The Song of Solomon is a celebration of romantic love – a love that has its source in God and God’s intentions for man and woman to be united in a lifelong covenant of mutual sharing and intimacy. Romantic, sexual love is a good gift of God when experienced within the healthy boundaries God has established for us. At times, we might be tempted to blush when we read this book of the Bible and might even be amused by some of the metaphors and romantic language that either seem outdated or are lost in cultural translation. Overall, though, this book is a celebration of the goodness of love. And though it deals specifically with romantic love, it serves also as a metaphor of God’s holy love for us. How do you feel about this connection between passionate, romantic love and the holy love of God? In what ways are they similar to one another? Maybe it is a connection you have not thought of before, but throughout Scripture God appeals to this metaphor of lover and beloved when relating to his people Israel and to the Church.
God’s love for you is not a love of compulsive obligation, but a free and passionate love that God delights in. Think about that – God delights in you! Sit for a moment in silence and let that truth take root in your heart and mind.
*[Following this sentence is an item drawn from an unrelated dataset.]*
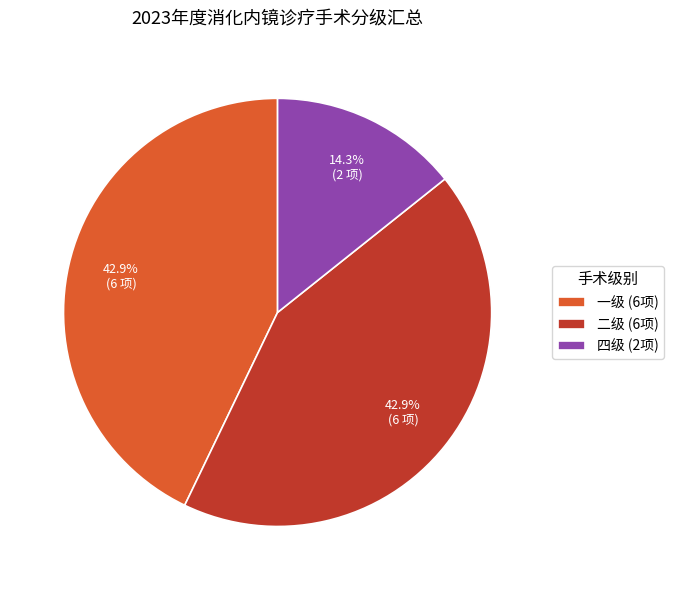

How many segments does this pie chart have?

3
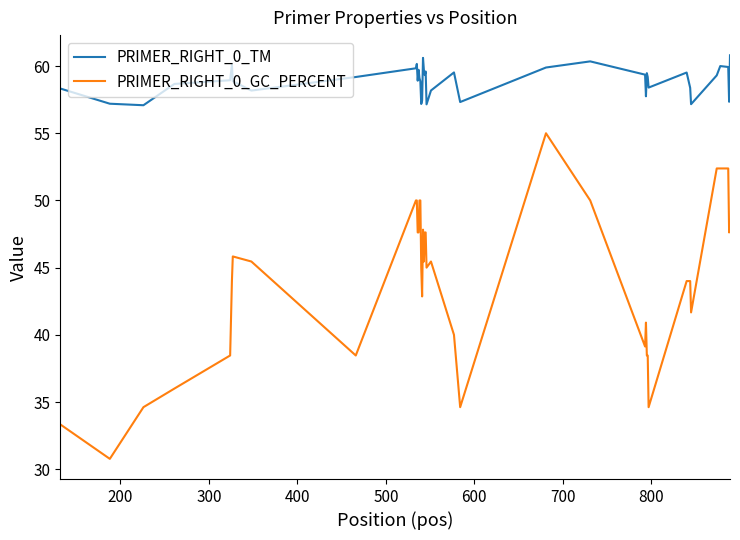

What is the difference between the maximum and minimum values in the PRIMER_RIGHT_0_GC_PERCENT series?

24.2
In what ways does God take delight in you? In what ways do you take delight in God? No one has ever loved you like God loves you. And God’s love for you will never end. Remember these words of Paul from Romans 8:38-39 and meditate on them for a moment: I am convinced that neither death, nor life, nor angels, nor rulers, nor things present, nor things to come, nor powers, nor height, nor depth, nor anything else in all creation, will be able to separate us from the love of God in Christ Jesus our Lord. Hear the voice of your beloved today and be filled with joy.
Spiritual Practice: Sharing Love
God has loved us so deeply that we can be transformed into people of true, self-giving love. Express your love for someone this week. Perhaps it is a friend who needs a reminder of their belovedness and value. Maybe it is your spouse who needs to know how cherished and treasured they are. Or God might be leading you to share the holy love of Jesus Christ with a stranger. However God is calling you to actively show love to someone, follow the prompting of the Holy Spirit and demonstrate the grace, mercy, and kindness that are indicative of truly godly love.
Breath Prayer: LORD God, teach us to love.